Becker kills DeShaundra Young, Miranda Wyatt, and Tiffany Yee. DeShaundra, who is unnamed for most of the novel, is a young Black unhoused woman. Police initially decide that she is an adult—only Ruby realizes that DeShaundra must be a teenager based on her sweatshirt. Detective Harriman apologizes for not listening to Ruby—if he had, police would have linked her murder and that of Miranda Wyatt, identifying the pattern of killings sooner.
Miranda Young, a young white woman, is what the local unhoused community calls an “oogle”—a rich kid getting her kicks from pretending to be unhoused, using drugs and partying to avoid responsibility, but sleeping in her own bed at night. Ruby discovers that Miranda’s Facebook page shows her in her underwear hanging out in graffiti-covered rundown streets, and a unhoused man complains to Alexis that teens like Miranda vandalize public areas but the unhoused people who live there get blamed for it. Becker is surprised to learn that Miranda attended a fancy private school—he assumed that she was unhoused when he killed her.
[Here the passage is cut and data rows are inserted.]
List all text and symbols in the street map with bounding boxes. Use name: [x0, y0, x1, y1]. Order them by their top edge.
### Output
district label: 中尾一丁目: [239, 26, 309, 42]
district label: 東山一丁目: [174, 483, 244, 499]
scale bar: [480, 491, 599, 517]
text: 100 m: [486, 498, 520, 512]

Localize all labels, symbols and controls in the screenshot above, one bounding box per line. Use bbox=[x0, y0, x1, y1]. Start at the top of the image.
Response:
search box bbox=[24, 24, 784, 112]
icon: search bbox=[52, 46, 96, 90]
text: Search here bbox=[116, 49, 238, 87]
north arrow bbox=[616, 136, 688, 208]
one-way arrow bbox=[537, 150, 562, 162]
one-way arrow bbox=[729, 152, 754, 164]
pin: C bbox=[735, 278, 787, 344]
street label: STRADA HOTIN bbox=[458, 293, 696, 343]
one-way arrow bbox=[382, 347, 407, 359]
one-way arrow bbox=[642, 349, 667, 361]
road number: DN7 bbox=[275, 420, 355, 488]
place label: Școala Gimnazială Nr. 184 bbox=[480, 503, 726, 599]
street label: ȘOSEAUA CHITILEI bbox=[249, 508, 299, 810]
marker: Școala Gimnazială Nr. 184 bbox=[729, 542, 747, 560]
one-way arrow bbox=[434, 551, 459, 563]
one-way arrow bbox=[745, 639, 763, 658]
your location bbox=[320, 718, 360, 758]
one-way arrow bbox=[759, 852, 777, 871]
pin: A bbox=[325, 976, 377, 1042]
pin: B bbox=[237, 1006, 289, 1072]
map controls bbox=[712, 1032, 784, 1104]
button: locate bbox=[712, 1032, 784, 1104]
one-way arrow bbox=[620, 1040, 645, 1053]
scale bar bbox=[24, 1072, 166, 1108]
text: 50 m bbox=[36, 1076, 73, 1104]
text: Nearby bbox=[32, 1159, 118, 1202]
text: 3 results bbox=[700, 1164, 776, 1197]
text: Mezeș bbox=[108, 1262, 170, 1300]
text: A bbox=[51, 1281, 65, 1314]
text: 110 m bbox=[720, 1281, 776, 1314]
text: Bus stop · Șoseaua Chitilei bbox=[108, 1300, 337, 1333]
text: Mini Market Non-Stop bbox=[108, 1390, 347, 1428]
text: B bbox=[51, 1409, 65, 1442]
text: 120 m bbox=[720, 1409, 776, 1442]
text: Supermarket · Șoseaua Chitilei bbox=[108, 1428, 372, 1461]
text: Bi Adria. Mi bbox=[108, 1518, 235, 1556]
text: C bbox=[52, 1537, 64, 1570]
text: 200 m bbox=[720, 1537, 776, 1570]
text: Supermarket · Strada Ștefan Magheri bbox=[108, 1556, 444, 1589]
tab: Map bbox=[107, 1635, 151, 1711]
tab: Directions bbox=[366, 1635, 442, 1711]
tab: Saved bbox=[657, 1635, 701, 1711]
Tiffany Yee, a young Asian American woman, is a runaway with substance use disorder who has trouble grappling with the embarrassment of being on the streets. She is ashamed that her brother’s friends saw her hunt for food in a dumpster; her attempts to find a job have been unsuccessful. In her desperation, she becomes easy prey for Becker.
Bran Dawson volunteers with the Trauma Intervention Program in Portland. He is assigned to Alexis after the discovery of Miranda Wyatt’s body. Bran is a kind and genuinely empathetic young man; he is attracted to Alexis but avoids doing anything that might make her uncomfortable. Instead, he dedicates himself to her safety and wellbeing. Bran often checks on Alexis to make sure she is ok. Eventually, he becomes a huge support for her while her mother is missing. When he promises that anything she tells him stays between the two of them as long as she isn’t going to hurt herself or someone else, Alexis realizes she has a safe outlet in Bran. At the end of the novel, she kisses him, ready to start a romantic relationship.